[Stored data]
__________

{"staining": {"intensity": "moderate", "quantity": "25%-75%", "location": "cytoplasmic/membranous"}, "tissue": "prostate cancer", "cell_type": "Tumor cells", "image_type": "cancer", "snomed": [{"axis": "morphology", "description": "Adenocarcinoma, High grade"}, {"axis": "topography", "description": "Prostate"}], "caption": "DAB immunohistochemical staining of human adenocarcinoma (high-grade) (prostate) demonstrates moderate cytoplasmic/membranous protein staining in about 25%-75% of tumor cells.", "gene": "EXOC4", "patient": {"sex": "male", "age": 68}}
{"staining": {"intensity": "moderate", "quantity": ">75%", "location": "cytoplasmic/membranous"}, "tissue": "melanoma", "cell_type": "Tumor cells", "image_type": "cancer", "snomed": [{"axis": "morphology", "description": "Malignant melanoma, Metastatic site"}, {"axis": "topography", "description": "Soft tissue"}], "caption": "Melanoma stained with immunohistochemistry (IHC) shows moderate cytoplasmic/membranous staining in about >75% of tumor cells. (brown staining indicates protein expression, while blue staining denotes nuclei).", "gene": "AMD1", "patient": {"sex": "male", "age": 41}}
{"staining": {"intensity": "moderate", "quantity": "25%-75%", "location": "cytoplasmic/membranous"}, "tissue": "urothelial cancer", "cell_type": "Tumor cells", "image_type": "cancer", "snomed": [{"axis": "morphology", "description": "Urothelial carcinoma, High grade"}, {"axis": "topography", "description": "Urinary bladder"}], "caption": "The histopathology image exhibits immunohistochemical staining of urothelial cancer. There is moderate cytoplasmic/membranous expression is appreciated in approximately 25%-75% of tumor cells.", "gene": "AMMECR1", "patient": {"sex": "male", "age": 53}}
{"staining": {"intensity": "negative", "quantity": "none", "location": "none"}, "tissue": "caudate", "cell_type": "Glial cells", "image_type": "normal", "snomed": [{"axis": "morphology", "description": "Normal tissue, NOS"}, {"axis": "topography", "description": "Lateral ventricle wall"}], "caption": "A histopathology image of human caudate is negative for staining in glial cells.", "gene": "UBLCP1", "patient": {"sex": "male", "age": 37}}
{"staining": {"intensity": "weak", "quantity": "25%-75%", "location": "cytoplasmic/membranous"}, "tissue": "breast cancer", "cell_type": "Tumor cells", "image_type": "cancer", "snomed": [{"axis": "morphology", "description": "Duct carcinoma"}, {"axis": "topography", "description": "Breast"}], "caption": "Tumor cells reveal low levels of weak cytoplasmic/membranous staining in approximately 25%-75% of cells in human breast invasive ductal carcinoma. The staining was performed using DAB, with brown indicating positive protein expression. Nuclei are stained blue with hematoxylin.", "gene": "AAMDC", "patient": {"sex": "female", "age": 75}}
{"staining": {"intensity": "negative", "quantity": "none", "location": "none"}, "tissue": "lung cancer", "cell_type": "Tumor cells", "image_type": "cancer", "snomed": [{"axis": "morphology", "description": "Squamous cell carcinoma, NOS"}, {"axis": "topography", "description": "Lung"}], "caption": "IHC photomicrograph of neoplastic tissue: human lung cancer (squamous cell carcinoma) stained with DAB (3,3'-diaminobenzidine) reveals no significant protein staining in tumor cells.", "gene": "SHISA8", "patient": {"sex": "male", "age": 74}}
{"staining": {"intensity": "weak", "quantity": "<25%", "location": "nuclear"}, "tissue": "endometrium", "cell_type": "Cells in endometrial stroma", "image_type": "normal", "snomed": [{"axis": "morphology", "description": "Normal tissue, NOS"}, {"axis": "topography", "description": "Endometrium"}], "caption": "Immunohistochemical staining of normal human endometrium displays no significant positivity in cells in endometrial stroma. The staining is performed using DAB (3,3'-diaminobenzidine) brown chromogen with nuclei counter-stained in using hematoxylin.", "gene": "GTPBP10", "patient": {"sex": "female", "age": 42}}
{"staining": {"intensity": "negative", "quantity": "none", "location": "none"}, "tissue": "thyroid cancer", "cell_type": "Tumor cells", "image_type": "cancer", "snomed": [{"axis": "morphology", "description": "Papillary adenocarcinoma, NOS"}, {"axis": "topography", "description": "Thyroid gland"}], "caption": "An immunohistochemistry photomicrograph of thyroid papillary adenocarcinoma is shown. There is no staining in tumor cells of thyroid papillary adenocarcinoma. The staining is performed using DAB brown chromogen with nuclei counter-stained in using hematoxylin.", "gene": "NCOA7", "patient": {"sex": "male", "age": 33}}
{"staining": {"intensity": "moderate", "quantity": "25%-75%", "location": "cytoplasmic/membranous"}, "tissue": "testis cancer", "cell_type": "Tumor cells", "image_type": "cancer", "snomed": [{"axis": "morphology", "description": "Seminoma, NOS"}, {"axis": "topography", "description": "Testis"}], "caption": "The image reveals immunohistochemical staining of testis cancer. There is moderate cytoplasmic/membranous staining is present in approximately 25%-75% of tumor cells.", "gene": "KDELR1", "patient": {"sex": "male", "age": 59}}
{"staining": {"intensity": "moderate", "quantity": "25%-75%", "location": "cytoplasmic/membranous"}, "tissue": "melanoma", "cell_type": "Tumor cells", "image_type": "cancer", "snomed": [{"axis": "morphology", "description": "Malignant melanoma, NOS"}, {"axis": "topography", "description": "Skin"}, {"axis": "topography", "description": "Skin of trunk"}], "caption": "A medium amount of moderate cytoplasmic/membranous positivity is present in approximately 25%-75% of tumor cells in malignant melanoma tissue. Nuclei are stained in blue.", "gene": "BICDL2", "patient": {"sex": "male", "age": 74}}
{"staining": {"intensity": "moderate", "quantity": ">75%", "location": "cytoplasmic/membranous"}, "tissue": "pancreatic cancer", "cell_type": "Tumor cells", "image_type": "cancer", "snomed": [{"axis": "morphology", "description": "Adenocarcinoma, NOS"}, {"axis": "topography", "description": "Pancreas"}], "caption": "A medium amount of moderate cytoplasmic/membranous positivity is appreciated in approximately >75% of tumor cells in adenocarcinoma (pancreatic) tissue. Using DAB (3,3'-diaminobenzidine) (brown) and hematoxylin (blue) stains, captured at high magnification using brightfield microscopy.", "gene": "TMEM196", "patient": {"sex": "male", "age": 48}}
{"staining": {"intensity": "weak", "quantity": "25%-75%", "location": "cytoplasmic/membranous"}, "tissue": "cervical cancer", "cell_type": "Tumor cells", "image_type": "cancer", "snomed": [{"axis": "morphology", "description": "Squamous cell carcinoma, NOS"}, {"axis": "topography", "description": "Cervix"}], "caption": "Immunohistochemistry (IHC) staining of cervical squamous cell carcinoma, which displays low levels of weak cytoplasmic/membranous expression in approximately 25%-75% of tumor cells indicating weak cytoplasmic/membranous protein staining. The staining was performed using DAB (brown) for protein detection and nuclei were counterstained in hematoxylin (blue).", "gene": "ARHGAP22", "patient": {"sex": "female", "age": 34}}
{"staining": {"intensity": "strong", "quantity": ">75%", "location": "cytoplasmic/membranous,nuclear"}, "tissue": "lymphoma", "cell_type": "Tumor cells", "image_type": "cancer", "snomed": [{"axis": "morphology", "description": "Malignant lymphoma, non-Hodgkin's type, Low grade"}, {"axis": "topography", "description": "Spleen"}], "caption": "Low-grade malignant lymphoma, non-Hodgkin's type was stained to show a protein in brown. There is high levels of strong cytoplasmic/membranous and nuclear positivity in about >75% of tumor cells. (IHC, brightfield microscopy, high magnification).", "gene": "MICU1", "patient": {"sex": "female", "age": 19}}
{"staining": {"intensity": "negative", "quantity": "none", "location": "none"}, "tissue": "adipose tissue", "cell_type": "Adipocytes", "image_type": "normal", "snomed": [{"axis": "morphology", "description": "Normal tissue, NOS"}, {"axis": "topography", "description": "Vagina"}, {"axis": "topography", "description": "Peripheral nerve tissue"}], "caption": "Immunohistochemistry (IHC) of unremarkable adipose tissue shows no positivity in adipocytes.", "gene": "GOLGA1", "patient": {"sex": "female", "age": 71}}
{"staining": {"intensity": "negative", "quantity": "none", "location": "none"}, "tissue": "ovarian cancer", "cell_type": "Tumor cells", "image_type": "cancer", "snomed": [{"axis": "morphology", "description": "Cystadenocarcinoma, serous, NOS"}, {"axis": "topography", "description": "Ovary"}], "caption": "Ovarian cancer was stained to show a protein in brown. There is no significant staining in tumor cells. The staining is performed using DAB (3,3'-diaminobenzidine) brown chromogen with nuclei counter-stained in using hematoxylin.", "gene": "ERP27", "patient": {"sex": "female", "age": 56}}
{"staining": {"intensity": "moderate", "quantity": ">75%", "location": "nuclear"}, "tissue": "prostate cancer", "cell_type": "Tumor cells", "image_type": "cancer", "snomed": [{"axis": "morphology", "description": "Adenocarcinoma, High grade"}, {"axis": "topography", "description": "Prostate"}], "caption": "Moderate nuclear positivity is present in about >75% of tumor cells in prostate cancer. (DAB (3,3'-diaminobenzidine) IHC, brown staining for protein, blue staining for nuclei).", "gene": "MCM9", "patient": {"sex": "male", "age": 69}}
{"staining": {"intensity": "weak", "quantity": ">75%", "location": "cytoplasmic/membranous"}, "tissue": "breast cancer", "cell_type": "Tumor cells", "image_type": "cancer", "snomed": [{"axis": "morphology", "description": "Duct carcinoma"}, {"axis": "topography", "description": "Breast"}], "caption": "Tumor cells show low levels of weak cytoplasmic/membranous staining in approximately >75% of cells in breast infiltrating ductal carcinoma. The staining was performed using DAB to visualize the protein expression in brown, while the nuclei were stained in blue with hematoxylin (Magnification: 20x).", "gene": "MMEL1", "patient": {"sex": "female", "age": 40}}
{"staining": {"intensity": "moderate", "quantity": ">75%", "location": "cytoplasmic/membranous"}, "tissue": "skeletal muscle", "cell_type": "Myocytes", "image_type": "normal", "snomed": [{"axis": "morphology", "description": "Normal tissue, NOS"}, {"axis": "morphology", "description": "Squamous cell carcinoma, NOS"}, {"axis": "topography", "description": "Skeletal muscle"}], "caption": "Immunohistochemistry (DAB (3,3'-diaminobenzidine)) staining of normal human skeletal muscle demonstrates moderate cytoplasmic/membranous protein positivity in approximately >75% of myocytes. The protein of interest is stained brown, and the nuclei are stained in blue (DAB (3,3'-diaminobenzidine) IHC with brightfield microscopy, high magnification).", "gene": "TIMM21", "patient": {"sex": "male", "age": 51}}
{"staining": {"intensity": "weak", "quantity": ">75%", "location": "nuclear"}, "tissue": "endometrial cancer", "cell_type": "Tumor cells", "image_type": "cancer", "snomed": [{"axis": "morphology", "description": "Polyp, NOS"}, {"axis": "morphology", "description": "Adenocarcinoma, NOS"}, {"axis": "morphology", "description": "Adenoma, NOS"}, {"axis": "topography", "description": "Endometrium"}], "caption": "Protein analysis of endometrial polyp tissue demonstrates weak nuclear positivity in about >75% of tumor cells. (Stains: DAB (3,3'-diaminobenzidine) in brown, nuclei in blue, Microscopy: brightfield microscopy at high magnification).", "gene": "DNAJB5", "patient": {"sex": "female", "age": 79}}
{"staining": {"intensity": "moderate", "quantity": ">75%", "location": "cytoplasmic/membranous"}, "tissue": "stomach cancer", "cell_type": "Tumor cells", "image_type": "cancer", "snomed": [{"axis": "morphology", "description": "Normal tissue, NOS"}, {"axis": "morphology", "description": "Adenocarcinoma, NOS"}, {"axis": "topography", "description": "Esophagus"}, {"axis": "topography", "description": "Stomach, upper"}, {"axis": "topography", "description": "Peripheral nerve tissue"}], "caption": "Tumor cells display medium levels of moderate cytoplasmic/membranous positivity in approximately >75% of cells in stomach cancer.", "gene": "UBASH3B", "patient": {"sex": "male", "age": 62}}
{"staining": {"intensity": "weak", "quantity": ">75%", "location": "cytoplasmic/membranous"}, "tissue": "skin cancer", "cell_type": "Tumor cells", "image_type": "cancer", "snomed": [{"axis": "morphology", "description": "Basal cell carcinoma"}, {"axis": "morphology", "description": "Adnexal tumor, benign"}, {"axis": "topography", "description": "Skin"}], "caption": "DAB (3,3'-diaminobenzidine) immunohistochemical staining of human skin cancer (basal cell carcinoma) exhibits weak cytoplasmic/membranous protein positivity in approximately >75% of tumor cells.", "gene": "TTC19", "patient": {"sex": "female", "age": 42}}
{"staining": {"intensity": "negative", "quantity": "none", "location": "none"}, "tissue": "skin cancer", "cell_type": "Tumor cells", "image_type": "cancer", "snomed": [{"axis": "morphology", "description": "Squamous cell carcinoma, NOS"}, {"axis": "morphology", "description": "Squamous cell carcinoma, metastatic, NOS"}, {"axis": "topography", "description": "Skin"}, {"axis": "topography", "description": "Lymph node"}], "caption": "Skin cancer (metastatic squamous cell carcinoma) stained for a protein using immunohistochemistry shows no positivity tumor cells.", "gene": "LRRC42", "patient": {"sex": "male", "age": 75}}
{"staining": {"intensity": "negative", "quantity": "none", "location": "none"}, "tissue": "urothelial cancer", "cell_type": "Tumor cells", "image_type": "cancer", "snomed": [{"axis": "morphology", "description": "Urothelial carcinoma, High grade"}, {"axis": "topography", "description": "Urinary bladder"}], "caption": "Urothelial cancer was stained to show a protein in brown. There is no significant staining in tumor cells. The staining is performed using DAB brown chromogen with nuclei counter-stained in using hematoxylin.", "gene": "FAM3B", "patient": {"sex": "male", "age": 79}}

__________

What you need to do:
Your answer should be exactly the lines of the data above, from the first through the line containing "histopathology image exhibits".

Expected answer:
{"staining": {"intensity": "moderate", "quantity": "25%-75%", "location": "cytoplasmic/membranous"}, "tissue": "prostate cancer", "cell_type": "Tumor cells", "image_type": "cancer", "snomed": [{"axis": "morphology", "description": "Adenocarcinoma, High grade"}, {"axis": "topography", "description": "Prostate"}], "caption": "DAB immunohistochemical staining of human adenocarcinoma (high-grade) (prostate) demonstrates moderate cytoplasmic/membranous protein staining in about 25%-75% of tumor cells.", "gene": "EXOC4", "patient": {"sex": "male", "age": 68}}
{"staining": {"intensity": "moderate", "quantity": ">75%", "location": "cytoplasmic/membranous"}, "tissue": "melanoma", "cell_type": "Tumor cells", "image_type": "cancer", "snomed": [{"axis": "morphology", "description": "Malignant melanoma, Metastatic site"}, {"axis": "topography", "description": "Soft tissue"}], "caption": "Melanoma stained with immunohistochemistry (IHC) shows moderate cytoplasmic/membranous staining in about >75% of tumor cells. (brown staining indicates protein expression, while blue staining denotes nuclei).", "gene": "AMD1", "patient": {"sex": "male", "age": 41}}
{"staining": {"intensity": "moderate", "quantity": "25%-75%", "location": "cytoplasmic/membranous"}, "tissue": "urothelial cancer", "cell_type": "Tumor cells", "image_type": "cancer", "snomed": [{"axis": "morphology", "description": "Urothelial carcinoma, High grade"}, {"axis": "topography", "description": "Urinary bladder"}], "caption": "The histopathology image exhibits immunohistochemical staining of urothelial cancer. There is moderate cytoplasmic/membranous expression is appreciated in approximately 25%-75% of tumor cells.", "gene": "AMMECR1", "patient": {"sex": "male", "age": 53}}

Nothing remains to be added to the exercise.